15 Apr , 2025 By : Debdeep Gupta
India's largest private lender HDFC Bank's shares jumped three percent during the April 15 session, after the bank trimmed its interest rate on saving accounts with deposits under Rs 50 lakh.
In the wake of the Reserve Bank of India cutting its policy rate at its latest monetary policy meeting, HDFC Bank has decided to reduce its savings account interest rate from 3 percent to 2.75 percent with effect from April 12 for deposits of up to Rs 50 lakh.
At 9.25 am, shares of the bank were quoting Rs 1,870.3 apiece on the NSE, higher by 3.5 percent, to emerge as one of the top gainers on the Nifty 50 index.
Deposits beyond this limit will earn 3.25 percent per annum. The bank had last slashed interest rates for this slab during COVID-19 outbreak, in June 2020.
HDFC Bank has not hiked its savings rate over the past 14 years, as customers prefer fixed deposits to park excess capital, in place of savings accounts, which are used for conducting transactions.

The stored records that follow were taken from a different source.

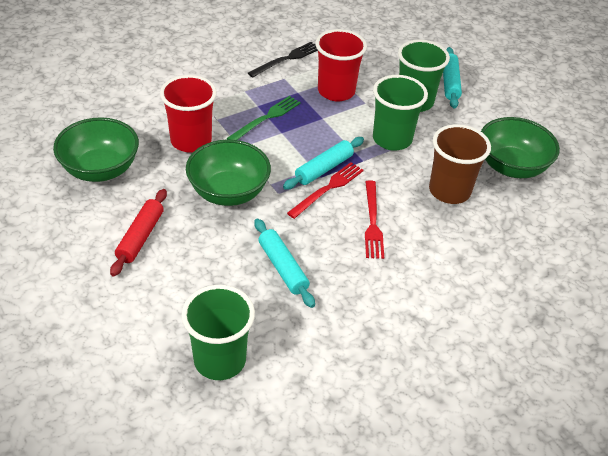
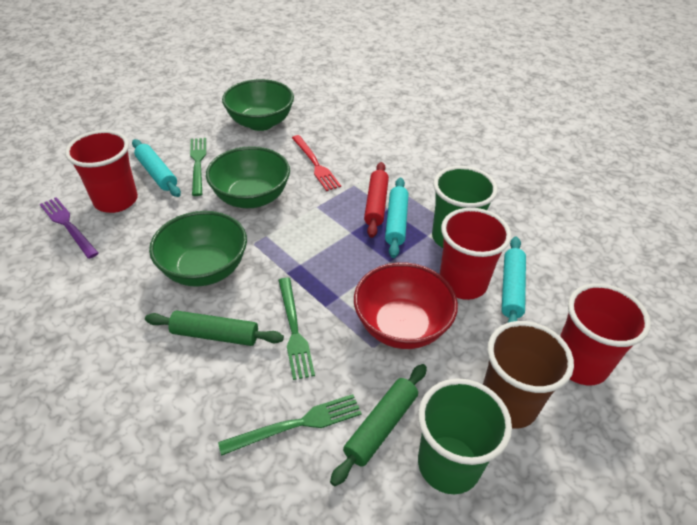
black fork: [248,42,318,78] = 1 -> none = 0
green cup: [181,285,255,380] [373,75,428,151] [398,40,450,112] = 3 -> [418,378,512,494] [432,166,498,248] = 2
green fork: [227,96,301,140] = 1 -> [190,138,206,196] [218,394,362,456] [278,278,315,380] = 3
green rolling pin: none = 0 -> [145,311,284,346] [330,364,427,486] = 2
purple fork: none = 0 -> [40,197,98,259] = 1
red bowl: none = 0 -> [354,262,458,349] = 1
red cup: [160,75,217,153] [315,29,367,101] = 2 -> [65,130,138,213] [440,208,511,300] [560,283,651,385] = 3
red fork: [287,162,364,219] [365,180,384,259] = 2 -> [292,135,341,191] = 1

According to international brokerage Goldman Sachs, the move highlights confidence in deposit accretion, and alignment with the central bank's stance. Further, the move is likely to ease margin pressures for the bank amid a potential rate-cut cycle.
The Reserve Bank of India’s Monetary Policy Committee (MPC) cut the repo rate by 25 basis points (bps), from 6.25 percent to 6 percent on April 9. In his policy statement, RBI governor Sanjay Malhotra had pointed out that the banking system's liquidity deficit had turned into surplus on March 29 due to a slew of measures that injected about Rs 6.9 lakh crore into the system.
“Coupled with government spending picking up pace during the latter half of March, system liquidity further improved and it stood at a surplus of Rs 1.5 lakh crore as on 7th April, 2025,” he said.